Jesús Luis Cunchillos was born in 1936 in Novallas, Aragon, Spain. He obtained various doctoral degrees from Spain and Paris, and was a prolific writer, the author of 160 books and scientific articles. Cunchillos was Profesor de Investigacion of the Consejo Superior de Investigaciones Científicas (CSIC), Spain, which is attached to the Instituto de Filología, Département of Filología Biblica y Oriente Proximo. He was also the Manager of the Hermeneutics Lab.

== Culture ==

 Traditions:

Some of the outstanding traditions are:

"La Vieja" (The old woman), which takes place on Thursday of the week which is at half of Lent. Children ask the grandmothers snack (traditionally omelet with "chorizo" - Spanish red sausage) to go to eat at the place known as "Fuente Vieja" (old fountain), located on the banks of the river Queiles.
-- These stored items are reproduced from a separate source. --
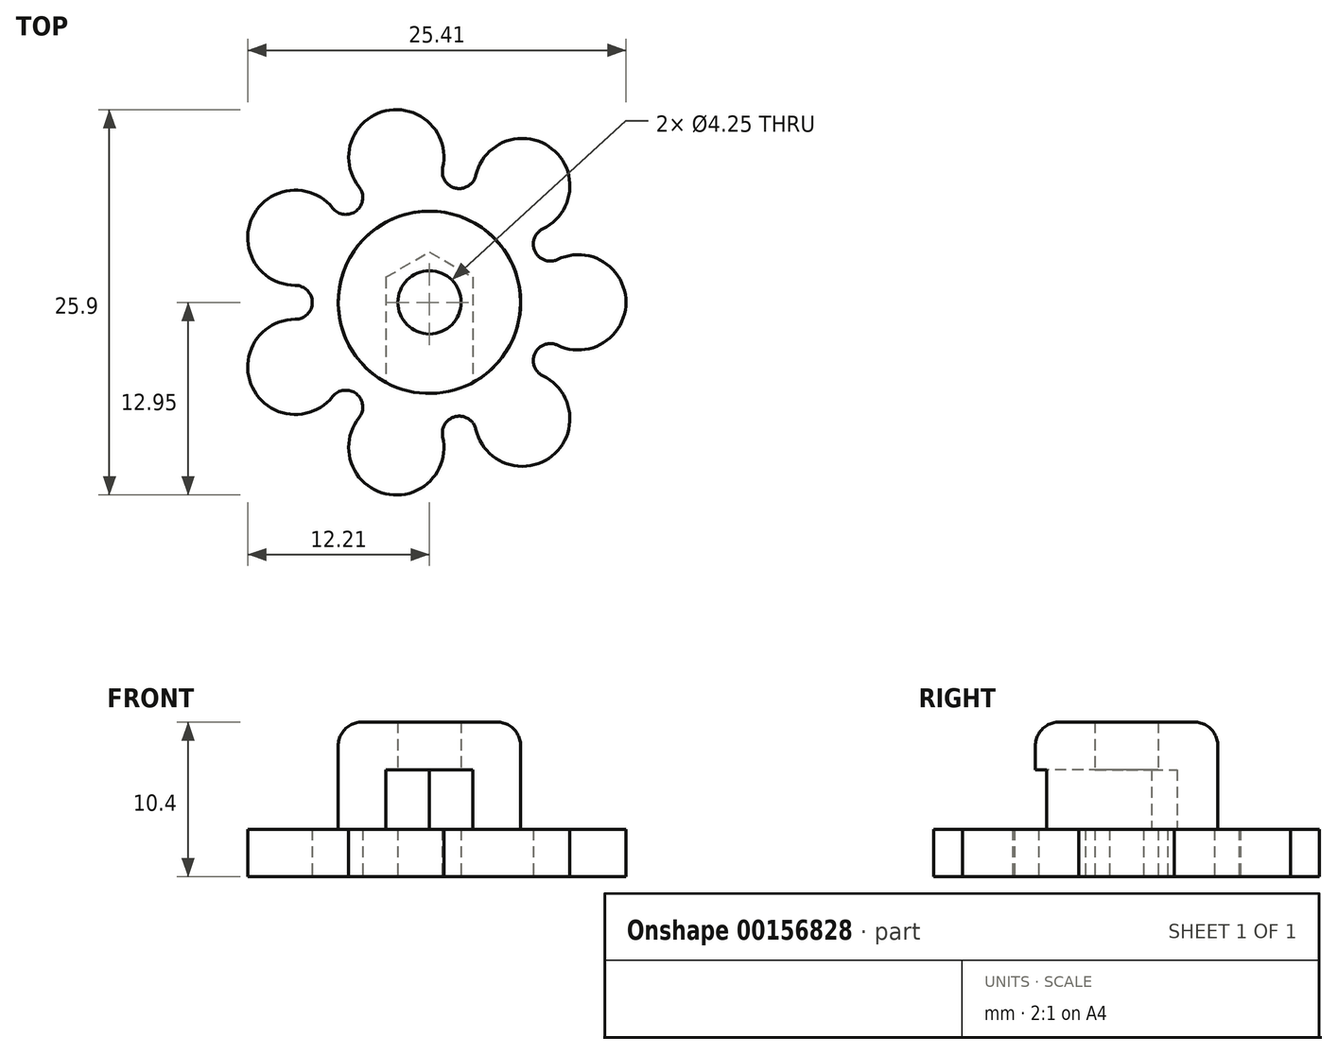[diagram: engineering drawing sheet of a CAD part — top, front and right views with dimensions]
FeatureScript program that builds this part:
annotation { "Feature Type Name" : "Feature", "Feature Type Description" : "" }
export const myFeature = defineFeature(function(context is Context, id is Id, definition is map)
    precondition{}
    {
        {
            var Q0;
            Q0=qCreatedBy(makeId("Top.planeOp"),FACE);
            var sketch = newSketch(context, id + "F0", { "sketchPlane" : qUnion([Q0])});
            skCircle(sketch, "E0", {"center": v(0, 0) * mm, "radius": 2.12 * mm});
            skArc(sketch, "E1", {"start": v(8.61, 2.88) * mm, "mid": v(13.2, 0) * mm, "end": v(8.61, -2.88) * mm});
            skArc(sketch, "E2.1.0", {"start": v(3.12, 8.53) * mm, "mid": v(8.23, 10.32) * mm, "end": v(7.62, 4.94) * mm});
            skArc(sketch, "E2.2.0", {"start": v(-4.73, 7.75) * mm, "mid": v(-2.94, 12.87) * mm, "end": v(0.9, 9.04) * mm});
            skArc(sketch, "E2.3.0", {"start": v(-9, 1.14) * mm, "mid": v(-11.9, 5.73) * mm, "end": v(-6.5, 6.33) * mm});
            skArc(sketch, "E2.4.0", {"start": v(-6.5, -6.33) * mm, "mid": v(-11.9, -5.73) * mm, "end": v(-9, -1.14) * mm});
            skArc(sketch, "E2.5.0", {"start": v(0.9, -9.04) * mm, "mid": v(-2.94, -12.87) * mm, "end": v(-4.73, -7.75) * mm});
            skArc(sketch, "E2.6.0", {"start": v(7.62, -4.94) * mm, "mid": v(8.23, -10.32) * mm, "end": v(3.12, -8.53) * mm});
            skLineSegment(sketch, "E3", {"start": v(7.62, -4.94) * mm, "end": v(8.61, -2.88) * mm, "construction": true});
            skArc(sketch, "E4", {"start": v(8.61, -2.88) * mm, "mid": v(7.1, -3.42) * mm, "end": v(7.62, -4.94) * mm});
            skArc(sketch, "E5.1.0", {"start": v(7.62, 4.94) * mm, "mid": v(7.1, 3.42) * mm, "end": v(8.61, 2.88) * mm});
            skArc(sketch, "E5.2.0", {"start": v(0.9, 9.04) * mm, "mid": v(1.75, 7.67) * mm, "end": v(3.12, 8.53) * mm});
            skArc(sketch, "E5.3.0", {"start": v(-6.5, 6.33) * mm, "mid": v(-4.9, 6.15) * mm, "end": v(-4.73, 7.75) * mm});
            skArc(sketch, "E5.4.0", {"start": v(-9, -1.14) * mm, "mid": v(-7.87, 0) * mm, "end": v(-9, 1.14) * mm});
            skArc(sketch, "E5.5.0", {"start": v(-4.73, -7.75) * mm, "mid": v(-4.9, -6.15) * mm, "end": v(-6.5, -6.33) * mm});
            skArc(sketch, "E5.6.0", {"start": v(3.12, -8.53) * mm, "mid": v(1.75, -7.67) * mm, "end": v(0.9, -9.04) * mm});
            skCircle(sketch, "E6.cCircle", {"center": v(0, 0) * mm, "radius": 2.93 * mm, "construction": true});
            skLineSegment(sketch, "E6.0", {"start": v(2.93, 1.69) * mm, "end": v(2.93, -1.69) * mm, "construction": true});
            skLineSegment(sketch, "E6.1", {"start": v(2.92, -1.69) * mm, "end": v(0, -3.38) * mm, "construction": true});
            skLineSegment(sketch, "E6.2", {"start": v(0, -3.38) * mm, "end": v(-2.92, -1.69) * mm, "construction": true});
            skLineSegment(sketch, "E6.3", {"start": v(-2.93, -1.69) * mm, "end": v(-2.93, 1.69) * mm, "construction": true});
            skLineSegment(sketch, "E6.4", {"start": v(-2.93, 1.69) * mm, "end": v(0, 3.38) * mm, "construction": true});
            skLineSegment(sketch, "E6.5", {"start": v(0, 3.38) * mm, "end": v(2.93, 1.69) * mm, "construction": true});
            skPoint(sketch, "E6.0.midPoint", {"position": v(2.93, 0) * mm});
            skSolve(sketch);
        }
        {
            var Q0;
            Q0=qSketchRegion(id+"F0",true);
            extrude(context, id + "F1", {"entities" : qUnion([Q0]), "depth" : 3.2 * mm});
        }
        {
            var Q0;
            Q0=makeQuery(id+"F1.opExtrude","CAP_FACE",FACE,{"disambiguationData":[OSD([sQuery(id+"F0.wireOp",EDGE,"E0"),sQuery(id+"F0.wireOp",EDGE,"E1"),sQuery(id+"F0.wireOp",EDGE,"E2.1.0"),sQuery(id+"F0.wireOp",EDGE,"E2.2.0"),sQuery(id+"F0.wireOp",EDGE,"E2.3.0"),sQuery(id+"F0.wireOp",EDGE,"E2.4.0"),sQuery(id+"F0.wireOp",EDGE,"E2.5.0"),sQuery(id+"F0.wireOp",EDGE,"E2.6.0"),sQuery(id+"F0.wireOp",EDGE,"E4"),sQuery(id+"F0.wireOp",EDGE,"E5.1.0"),sQuery(id+"F0.wireOp",EDGE,"E5.2.0"),sQuery(id+"F0.wireOp",EDGE,"E5.3.0"),sQuery(id+"F0.wireOp",EDGE,"E5.4.0"),sQuery(id+"F0.wireOp",EDGE,"E5.5.0"),sQuery(id+"F0.wireOp",EDGE,"E5.6.0")])],"isStart":false});
            var sketch = newSketch(context, id + "F2", { "sketchPlane" : qUnion([Q0])});
            skCircle(sketch, "E7.cCircle", {"center": v(0, 0) * mm, "radius": 2.92 * mm, "construction": true});
            skLineSegment(sketch, "E7.0", {"start": v(2.93, 1.69) * mm, "end": v(2.93, -1.69) * mm});
            skLineSegment(sketch, "E7.1", {"start": v(2.93, -1.69) * mm, "end": v(0, -3.38) * mm, "construction": true});
            skLineSegment(sketch, "E7.2", {"start": v(0, -3.38) * mm, "end": v(-2.92, -1.69) * mm, "construction": true});
            skLineSegment(sketch, "E7.3", {"start": v(-2.92, -1.69) * mm, "end": v(-2.93, 1.69) * mm});
            skLineSegment(sketch, "E7.4", {"start": v(-2.93, 1.69) * mm, "end": v(0, 3.38) * mm});
            skLineSegment(sketch, "E7.5", {"start": v(0, 3.38) * mm, "end": v(2.93, 1.69) * mm});
            skPoint(sketch, "E7.0.midPoint", {"position": v(2.92, 0) * mm});
            skArc(sketch, "E8", {"start": v(2.93, -5.38) * mm, "mid": v(0, 6.12) * mm, "end": v(-2.92, -5.38) * mm});
            skLineSegment(sketch, "E9", {"start": v(-2.92, -1.69) * mm, "end": v(-2.92, -5.38) * mm});
            skLineSegment(sketch, "E10", {"start": v(2.93, -1.69) * mm, "end": v(2.93, -5.38) * mm});
            skSolve(sketch);
        }
        {
            var Q0;
            Q0=qSketchRegion(id+"F2",true);
            var Q1;
            Q1=qConstructionFilter(qBodyType(qCreatedBy(id+"F2",EDGE),BodyType.WIRE),ConstructionObject.NO);
            extrude(context, id + "F3", {"entities" : qUnion([Q0]), "operationType" : NewBodyOperationType.ADD, "surfaceEntities" : qUnion([Q1]), "depth" : 4 * mm});
        }
        {
            var Q0;
            Q0=makeQuery(id+"F3.opExtrude","CAP_FACE",FACE,{"disambiguationData":[OSD([sQuery(id+"F2.wireOp",EDGE,"E7.0"),sQuery(id+"F2.wireOp",EDGE,"E7.3"),sQuery(id+"F2.wireOp",EDGE,"E7.4"),sQuery(id+"F2.wireOp",EDGE,"E7.5"),sQuery(id+"F2.wireOp",EDGE,"E8"),sQuery(id+"F2.wireOp",EDGE,"E9"),sQuery(id+"F2.wireOp",EDGE,"E10")])],"isStart":false});
            var sketch = newSketch(context, id + "F4", { "sketchPlane" : qUnion([Q0])});
            skCircle(sketch, "E11", {"center": v(0, 0) * mm, "radius": 2.12 * mm});
            skCircle(sketch, "E12", {"center": v(0, 0) * mm, "radius": 6.13 * mm});
            skSolve(sketch);
        }
        {
            var Q0;
            Q0=qSketchRegion(id+"F4",true);
            extrude(context, id + "F5", {"entities" : qUnion([Q0]), "operationType" : NewBodyOperationType.ADD, "depth" : 3.2 * mm});
        }
        {
            var Q0;
            Q0=makeQuery(id+"F3.opExtrude","CAP_EDGE",EDGE,{"disambiguationData":[OSD([sQuery(id+"F2.wireOp",EDGE,"E8")])],"isStart":true});
            var Q1;
            Q1=makeQuery(id+"F5.opExtrude","CAP_EDGE",EDGE,{"disambiguationData":[OSD([sQuery(id+"F4.wireOp",EDGE,"E12")])],"isStart":false});
            fillet(context, id + "F6", {"entities" : qUnion([Q0, Q1]), "radius" : 1.6 * mm, "tangentPropagation" : true, "allowEdgeOverflow" : false});
        }
    });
The pilgrimage to Santipol is the second of three rotations that preceded the Ascension related to the blessing of fields. The pilgrimage begins with a procession to a hill in which there is a votive column from which the priest bless the fields. It is tradition for the council to give a bag of salty almonds and a piece bread to the participants.

At San Blas day morning, the tradition is to bless the "roscones" (ring-shaped cakes).

Novallas also celebrated San Antón and San Isidro.

 Eating:

The "rancho" is the typical meal to eat in crew. It consists of a stew of pork, hare or rabbit with potatoes.

During the patron festivals, a mass lunch is celebrated. The food is based on white beans and brave bull.

The vegetables are very good, especially borage, chicory, artichokes and cardoon.